Plt. Kepala Bapenda Seluma, Yuyun Aprianto, Foto: Dok

Interaktif News - Badan Pendapatan Daerah (Bapenda) akan melakukan perbaikan validasi data di sektor pajak bumi dan bangunan (PBB) untuk meningkatkan Pendapatan Asli Daerah (PAD) Kabupaten Seluma 2023 yang saat ini belum mencapai target.

Plt. Kepala Bapendaa, Yuyun Aprianto mengatakan, perbaikan validasi data ini adalah upaya agar semua bisa patuh bayar pajak karena di realisasi Pendapatan Asli Daerah (PAD) melalui sektor pajak PBB baru mencapai 665 Juta. Sedangkan target PAD 2023 dari sektor pajak PBB, sebesar Rp 1,5 Miliar.

"Pajak dari sektor PBB sejak bulan Januari hingga September 2023 ini baru mencapai 665 Juta. Sementara target Pendapatan Asli Daerah (PAD) kita di sektor pajak PBB sebesar 1,5 Milar," kata Yuyun Aprianto, Selasa, (26/09/2023).

Validasi data juga melingkupi perbaikan data di Surat Pemberitahuan Pajak Terutang (SPPT). Sebab kata Yuyun, data SPPT banyak tidak sesuai sehingga membuat masyarakat ataupun pihak desa tidak patuh bayar pajak.

"Perbaikan data SPPT ini dilakukan karena banyak keluhan data yang tidak sesuai sehingga banyak yang melakukan penolakan bayar pajak PBB," ungkap Yuyun.

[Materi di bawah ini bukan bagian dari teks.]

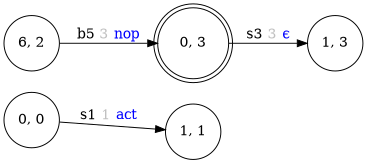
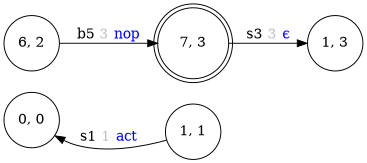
  digraph {
    rankdir=LR
    node [shape=circle]
    "0, 0"
    "1, 1"
    n3 [label="6, 2"]
-   "0, 3" [shape=doublecircle]
+   "0, 3" [shape=doublecircle label="7, 3"]
    n5 [label="1, 3"]
-   "0, 0" -> "1, 1" [label=<s1 <FONT COLOR="grey">1</FONT> <FONT COLOR="blue">act</FONT>>]
+   "1, 1" -> "0, 0" [label=<s1 <FONT COLOR="grey">1</FONT> <FONT COLOR="blue">act</FONT>>]
    n3 -> "0, 3" [label=<b5 <FONT COLOR="grey">3</FONT> <FONT COLOR="blue">nop</FONT>>]
    "0, 3" -> n5 [label=<s3 <FONT COLOR="grey">3</FONT> <FONT COLOR="blue">ϵ</FONT>>]
  }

Saat melakukan validasi kata Yuyun, petugas Bapenda akan memberikan form atau bukti otentik kepada pihak desa untuk disampaikan kepada masyarakat yang wajib membayar pajak.

"Kita persiapkan form bukti pajak serta dokumen lengkap pajak. Hal itu kita lakukan supaya pihak desa bisa melakukan survey data pajak PBB yang ditagihkan" ucap Yuyun

Menurutnya, upaya validasi perbaikan data ini bisa langsung berdampak baik kepada peningkatan PAD, khususnya di sektor pajak PBB. Bahkan ujarnya, penghujung tahun 2023 ini biasanya pembayaran pajak di sektor PBB bisa meningkat sehingga PAD dapat melebihi target.

“Kita harap pihak desa bisa mensosialisasikan kepada masyarakat agar bisa patuh bayar pajak, khusus pajak PBB yang nantinya bisa berdampak baik pada peningkatan pendapatan daerah kita juga," ujar Yuyun.